Who is blind but My servant,
Or deaf as My messenger whom I have sent?
He that would read this Drama aright must remember what lies behind the Great Refusal which forms its tragedy. The cause of Israel's recusancy was not only wilfulness or cowardly sloth, but the horror of a whole world given over to idolatry, the paralysing sense of its irresistible force, of its cruel persecutions endured for centuries, and of the long famine of Heaven's justice. These it was which had filled Israel's eyes too full of fever to see her duty. Only when we feel, as the writer himself felt, all this tragic background to his story are we able to appreciate the exquisite gleams which he flashes across it: the generous magnanimity of the heathen sailors, the repentance of the heathen city, and, lighting from above, God's pity upon the dumb heathen multitudes.
The parable or drama divides itself into three parts: The Prophet's Flight and Turning (chap. i.); The Great Fish and What it Means (chap. ii.); and The Repentance of the City (chaps. iii. and iv.).

# [TO-DO ITEM]
Continue the commentary on the drama of Israel's Great Refusal from the point where it stops, after its outline of the three parts.

# [EXERCISE DATA]
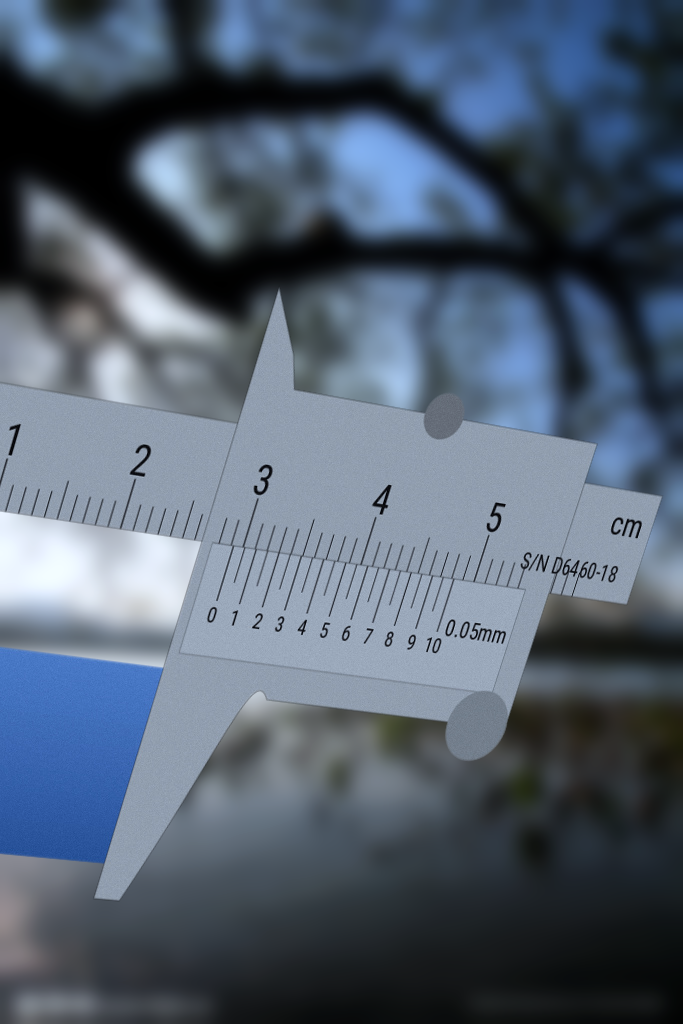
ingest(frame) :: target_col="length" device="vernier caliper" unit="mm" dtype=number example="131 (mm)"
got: 29.2 (mm)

# [RESPONSE AREA]
The chief figure of the story is Jonah, son of Amittai, from Gath-hepher in Galilee, a prophet identified with that turn in Israel's fortunes, by which she began to defeat her Syrian oppressors, and win back from them her own territories—a prophet, therefore, of revenge, and from the most bitter of the heathen wars. And the word of Jehovah came to Jonah, the son of Amittai, saying, Up, go to Niniveh, the Great City, and cry out against her, for her evil is come up before Me. But he arose to flee. It was not the length of the road, nor the danger of declaring Niniveh's sin to her face, which turned him, but the instinct that God intended by him something else than Niniveh's destruction; and this instinct sprang from his knowledge of God Himself. Ah now, Jehovah, was not my word, while I was yet upon mine own soil, at the time I made ready to flee to Tarshish, this—that I knew that Thou art a God gracious and tender and long-suffering, plenteous in love and relenting of evil?48 Jonah interpreted the Word which came to him by the Character which he knew to be behind the Word. This is a significant hint upon the method of revelation.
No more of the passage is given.